SELECTED TEXT -
BEGIN

Originally wrote for, Lunar Hypnosis:

Majestic... - 90%

DEATHPORTAL, July 9th, 2013

Gris is a Canadian black metal outfit that has been active since 2004, originally known as Niflheim. This two-piece released their first endeavor, Neurasthénie, before changing their name to Gris in 2006. In 2007, they released their debut full-length under their new moniker, Il Était une Forêt.... The band plays an orchestral atmospheric breed of black metal that is rather bleak, yet astoundingly beautiful in jest. Both members amalgamate their talents as multi-instumentalists to give the band an epic sense of awe through-out their substantially written songs. Their melancholic sound swirls around a variety of themes pertaining to emotion and spirituality. This is heavy music in more than one sense. However, it maintains a soothing vibe of an almost meditative experience.

Gris are set to unfurl their latest masterpiece entitled, À l'Âme Enflammée, l'Äme Constellée..., July 9th. With this release, the band furthers themselves as masters of their craft. À l'Âme Enflammée, l'Äme Constellée... is an atmospheric journey deep within the darker, somber realms of the soul. Intricate, moody and perplexing, the album levitates through a series of ten thoughtful tracks. As with their previous albums, the songs remain substantial in length, and the album over all reaches a playing time of eighty minutes.

Gris showcase their talents with a heavy use of strings and melodic acoustic interludes laced with black metal of a doom-inspired nature. Their musicianship is unmatched and À l'Âme Enflammée, l'Äme Constellée... flourishes with a full, bright sound, impressive for a two-man band. The music itself shimmers and wisps with dissonance and often the use of builds creates a suspenseful vibe that ignites into affecting explosions. À l'Âme Enflammée, l'Äme Constellée... echo's feelings of loss and resignation as highlighted through its ethereal sound and tortured vocal performance.

END

EXERCISE DETAILS - For each statement, say yes or no as to whether it agrees with the review, and quote the review's words that decide it: (a) The band was first called Niflheim. (b) The new album has twelve tracks. (c) The band took the name Gris in 2004. Rely only on the review itself.

DATASET SECTION -
BEGIN

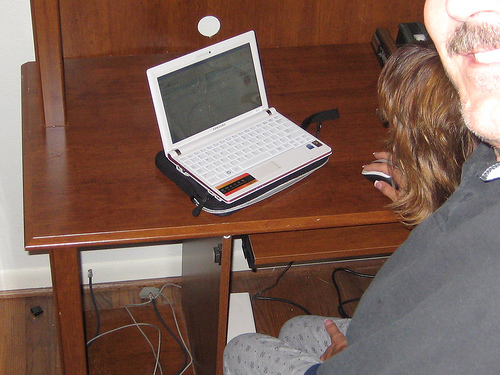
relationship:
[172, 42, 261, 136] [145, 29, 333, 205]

END

FINISHED TASK -
(a) Yes: "originally known as Niflheim"
(b) No: "a series of ten thoughtful tracks"
(c) No: "before changing their name to Gris in 2006"